At the ACS (American Chemical Society) National Meeting in Denver last month, I attended symposium where faculty and librarians talked about unreliability and irreproducibility of scientific publications. The discussion brought a different angle for us to understand published research. A fundamental principle of science methods is that the experiment should be able to repeat with the same results as those described in published work from another laboratory. However, the reality is not the case from time to time. How often do scientists tell the truth in their publication? Why do many procedures prove not to be reproducible? Why are an increasing number of articles being withdrawn as a result of misconduct? These questions raise our concern about the evaluation system in science publishing. If the published research is untrue, the authors, publishers and research institutes will be responsible, including investigation, evaluation, article retractions and other actions depending on individual case. Scientific misconduct is one of the major causes of article retractions. The number of articles retracted from fraud and error has risen dramatically in the last decade. However, how many publications containing misconduct research have not been found? Without knowing it, the scientists try to reproduce the fabricated experimental results, until the misconduct is revealed.

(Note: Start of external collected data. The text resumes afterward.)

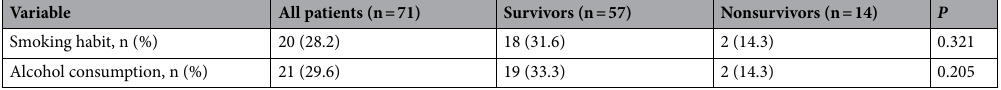
acute kidney injury (43.7%), severe consciousness disturbance (25.4%), shock (14.1%), and seizures (4.2%). Out of the 71 patients, 11 (15.5%) patients developed intermediate syndrome and three (4.2%) patients developed delayed neuropathy. Two patients with intermediate syndrome developed delayed neuropathy. One patient with intermediate syndrome died of shock in 16 days. The case was an 88 year-old female with a past history of old cerebral infarct who committed suicide by ingestion of diazinon pesticide. She was admitted to our hospital in 0.2 h, and the acute cholinergic syndrome was managed intensively. Intermediate syndrome developed in 50 h after exposure. Furthermore, she was complicated with aspiration pneumonia, acute kidney injury and acute respiratory failure during hospitalization. In addition, the nonsurvivors suffered higher incidence rates of hypo- tension (100.0% versus 24.6%, P < 0.001), shock (64.3% versus 1.8%, P < 0.001) and acute kidney injury (85.7% versus 33.3%, P = 0.001) than survivors did. Table 4 revealed that the nonsurvivors suffered lower blood cholinesterase levels (initial 0.53 ± 0.30 U/mL versus 3.20 ± 3.84 U/mL, P = 0.012; nadir 0.43 ± 0.30 U/mL versus 2.56 ± 3.18 U/mL, P = 0.025) than survivors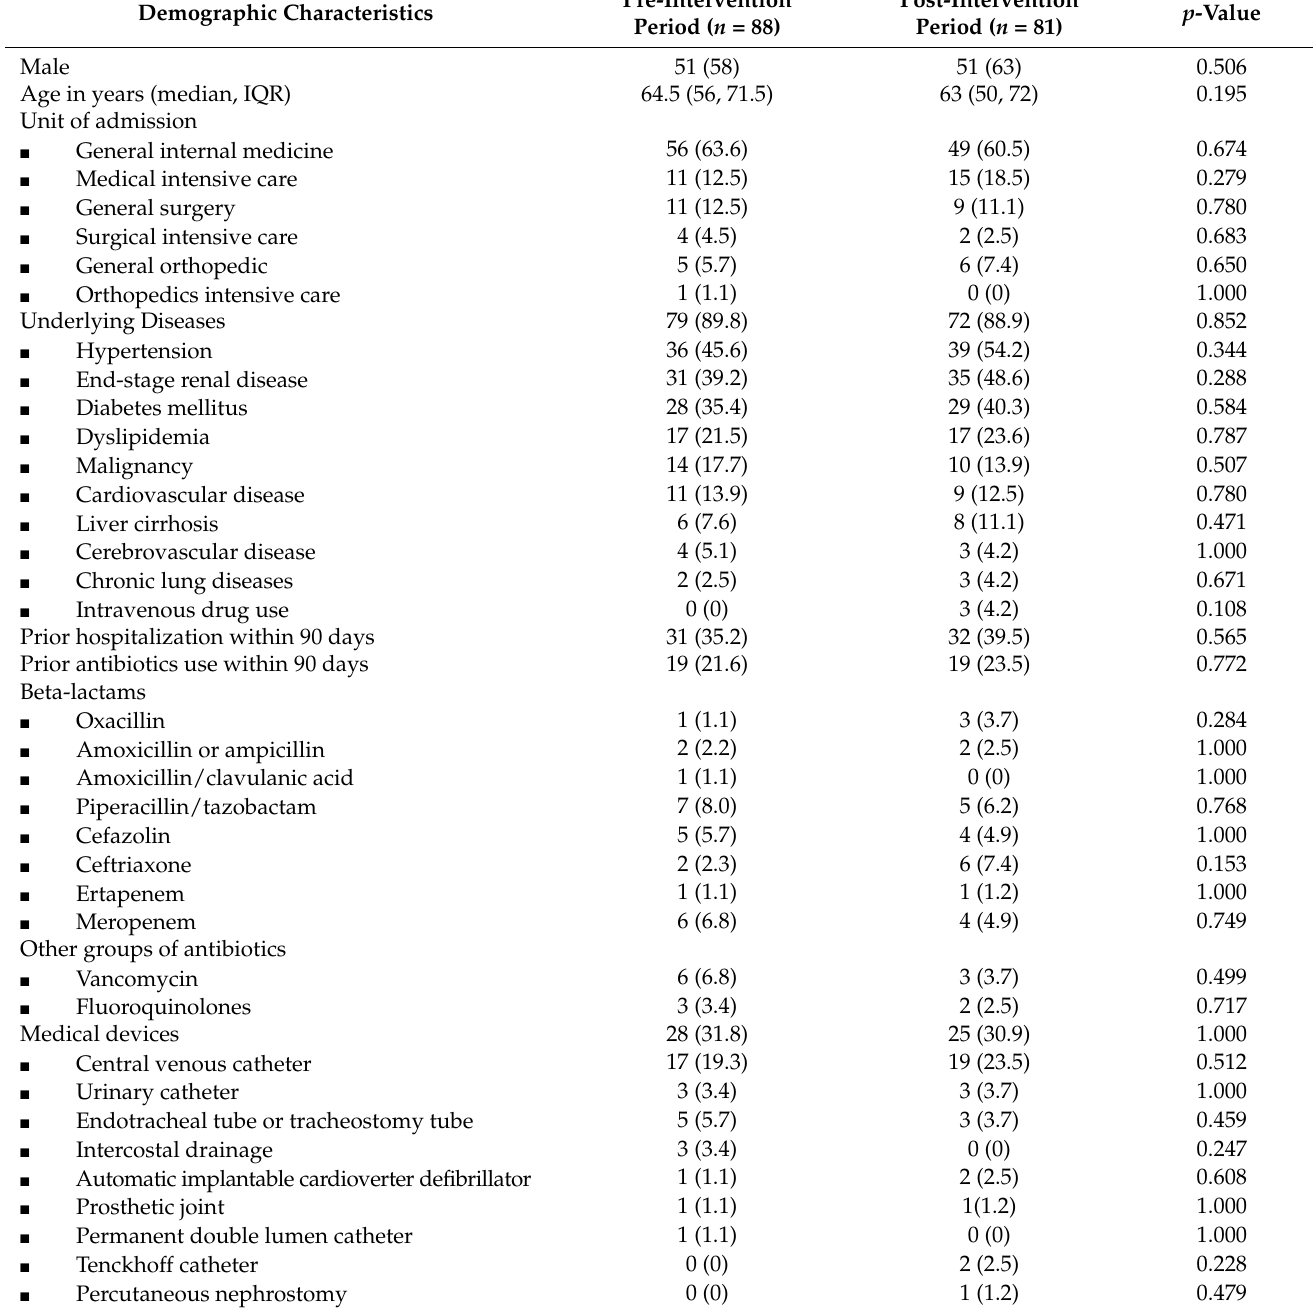
Table 1. Demographic characteristics of patients who had Staphylococcus aureus bloodstream infections. Demographic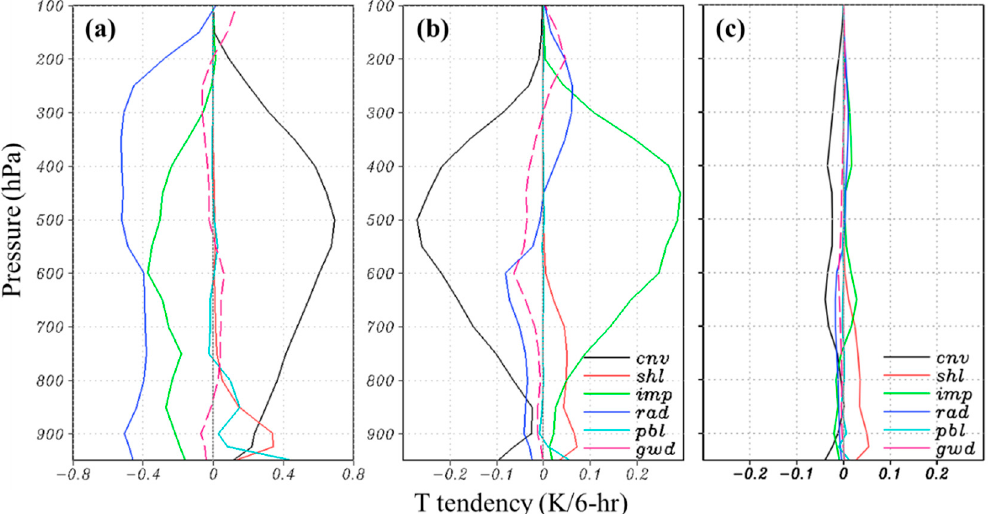
Figure 10. Vertical profile of temperature tendencies (K/6 h) due to the different physical processes in CWB FV3GFS averaged over Asia ( −5 ° N~ 55 ° N, 60 ° E~ 180 ° E) for 96~120 h forecast based on 32 daily cases from 0000 UTC 15 May 2020 to 0000 UTC 15 June 2020 from ( a ) CTRL experiment and the effects of ( b ) EXP and ( c ) EXPM experiments.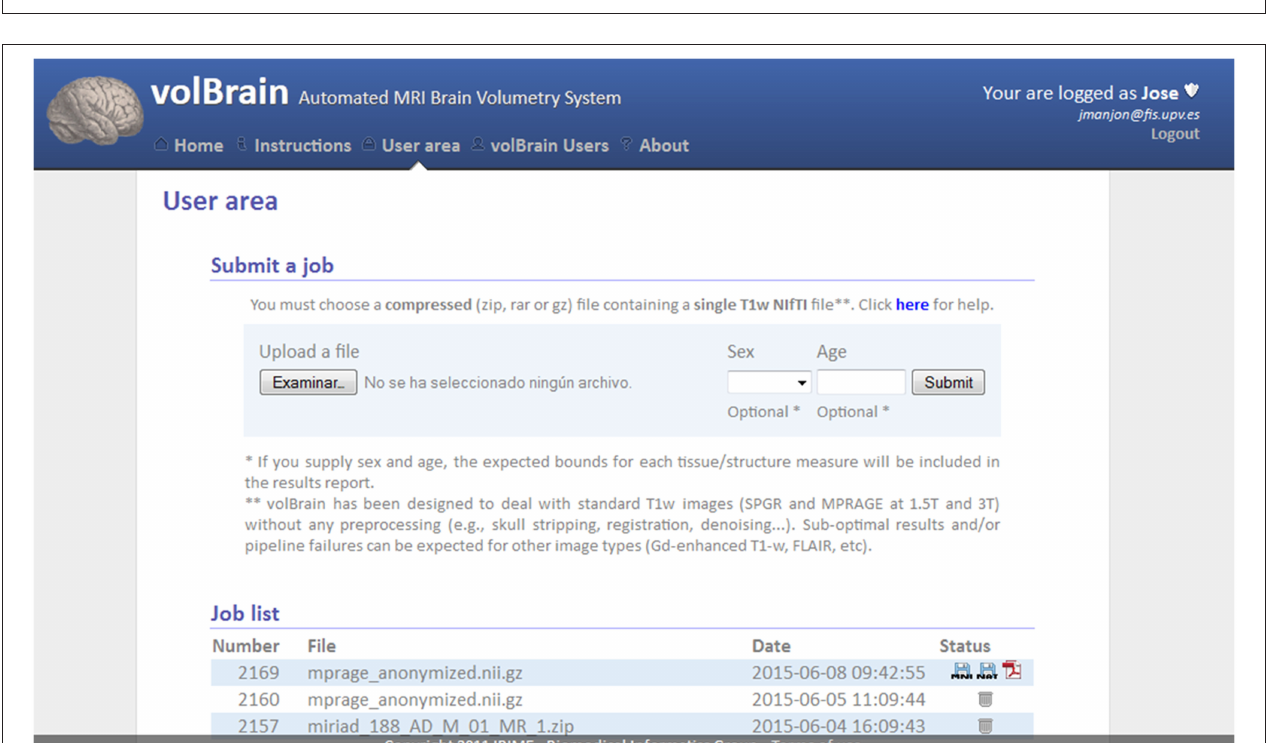
FIGURE 3 | Capture of volBrain website user area. Here the user can submit a new case and download the results of previous cases.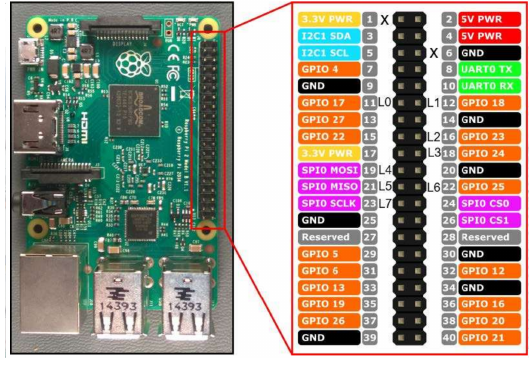
Figure 6. Raspberry Pi used pins scheme. Table 15. Pins, attached devices and associated actions/states for the Raspberry Pi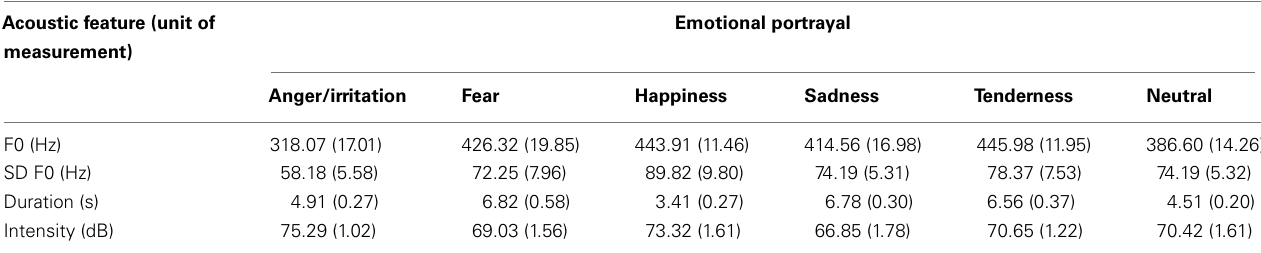
Table 2 | Means associated with the acoustic features of the musical stimuli (standard errors are shown in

A growing number of researchers worry thus far many findings in research journals cannot be replicated, even for top journals in the field. One approach to measure quality of a journal is by impact factors, which is to count how many times scientists cite its article. Publishing in journals with high impact factors feed grants, awards and popularity of the research. However, impact factor can also be manipulated. In the Impact Factor Game, the author discussed how the impact factor is determined and he concluded our current science is evaluated by an “unscientific, subjective, and secretive” process. To derive from that, the impact factor is calculated from citations to all articles in a journal, the number “cannot tell us anything about the quality of any specific research article in that journal, nor of the quality of the work of any specific author.”
The complex of the system and technique can also lead to irreproducibility results in the laboratory. One obvious example is the biomedicine experiments: the biological noise or random fluctuation naturally occurs frequently despite the experimental design and execution. In the physical science, such as chemistry, pollution of the reagents, local changes in temperature or pH can easily lead to irreproducible experimental results. Although all the science studies have a risk of generating irreproducible results, there are great differences of basic and clinical studies, according to Irreproducible Experimental Results. In basic science experiments, there is a greater degree of control of experimental environment and smaller sample size than clinical trial. The basic studies may be affected by a greater biological noise than clinical trials. The technical aspect of conducting experiments is another major reason of irreproducible results. Although the authors of publications thrive to include the important parameters in their experimental procedures, subtle details may cause a different result. The laboratory environment and proficiency of staffs may be other sources of irreproducibility.